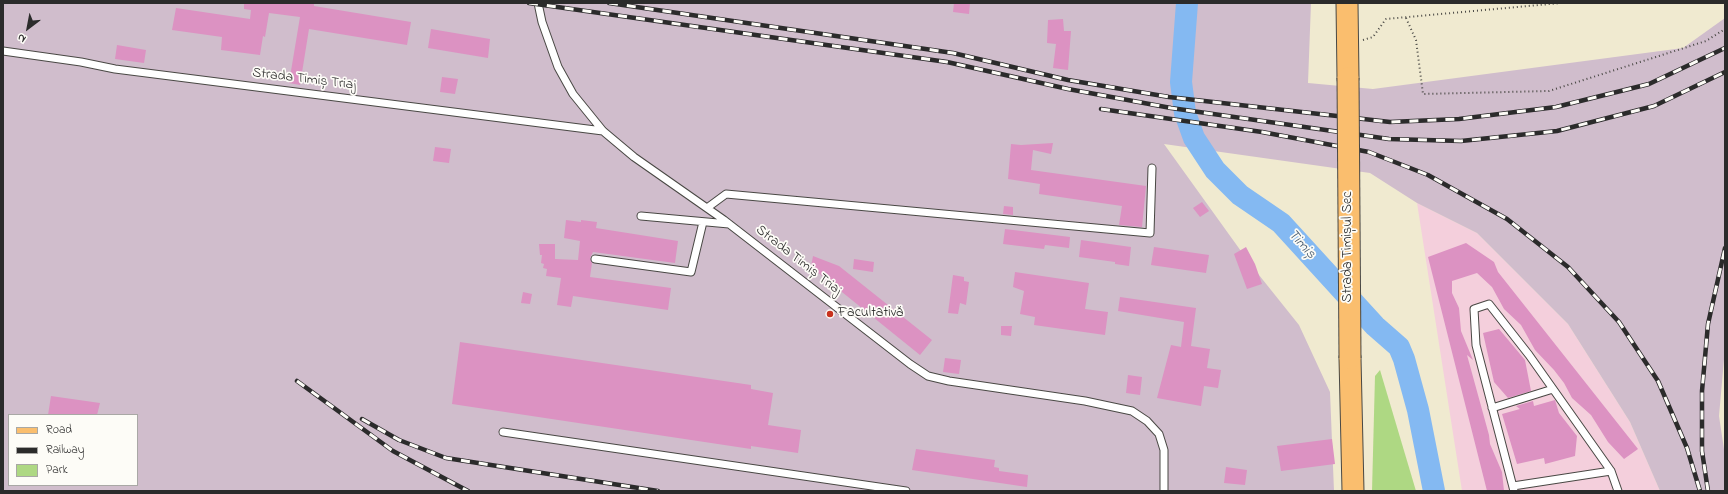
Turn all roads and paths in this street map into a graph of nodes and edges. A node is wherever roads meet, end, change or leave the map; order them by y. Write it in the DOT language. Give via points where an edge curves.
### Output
graph roads {
  1 [pos="538,3"];
  2 [pos="1347,3"];
  3 [pos="1561,3"];
  4 [pos="1406,18"];
  5 [pos="1725,29"];
  6 [pos="1347,46"];
  7 [pos="3,51"];
  8 [pos="603,130"];
  9 [pos="1152,168"];
  10 [pos="707,208"];
  11 [pos="641,216"];
  12 [pos="703,222"];
  13 [pos="729,224"];
  14 [pos="595,259"];
  15 [pos="1553,389"];
  16 [pos="1492,408"];
  17 [pos="503,432"];
  18 [pos="1611,471"];
  19 [pos="1514,488"];
  20 [pos="906,491"];
  21 [pos="1164,491"];
  22 [pos="1353,491"];
  23 [pos="1618,491"];
  1 -- 8 [label="lane, Strada Timiș Triaj" via="558,68 573,94"];
  2 -- 6 [label="main road, Strada Timișul Sec"];
  3 -- 4 [label="path"];
  4 -- 5 [label="path" via="1416,40 1423,94 1549,91 1706,41"];
  4 -- 6 [label="path" via="1386,19 1372,37"];
  6 -- 22 [label="main road, Strada Timișul Sec, bridge"];
  7 -- 8 [label="lane, Strada Timiș Triaj" via="122,70"];
  8 -- 10 [label="lane, Strada Timiș Triaj" via="634,156"];
  9 -- 10 [label="lane" via="1150,233 726,194"];
  10 -- 13 [label="lane, Strada Timiș Triaj"];
  11 -- 12 [label="lane"];
  12 -- 13 [label="lane"];
  12 -- 14 [label="lane" via="691,272"];
  13 -- 21 [label="lane, Strada Timiș Triaj" via="928,376 1132,411 1147,421 1159,434 1164,450"];
  15 -- 16 [label="lane"];
  15 -- 16 [label="lane" via="1489,304 1474,309 1476,345"];
  15 -- 18 [label="lane"];
  16 -- 19 [label="lane"];
  17 -- 20 [label="lane"];
  18 -- 19 [label="lane"];
  18 -- 23 [label="lane"];
}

━━━━

TASK DESCRIPTION
Search the material above for the word "Strada", then copy out each line that has it.

EXERCISE OUTPUT
  1 -- 8 [label="lane, Strada Timiș Triaj" via="558,68 573,94"];
  2 -- 6 [label="main road, Strada Timișul Sec"];
  6 -- 22 [label="main road, Strada Timișul Sec, bridge"];
  7 -- 8 [label="lane, Strada Timiș Triaj" via="122,70"];
  8 -- 10 [label="lane, Strada Timiș Triaj" via="634,156"];
  10 -- 13 [label="lane, Strada Timiș Triaj"];
  13 -- 21 [label="lane, Strada Timiș Triaj" via="928,376 1132,411 1147,421 1159,434 1164,450"];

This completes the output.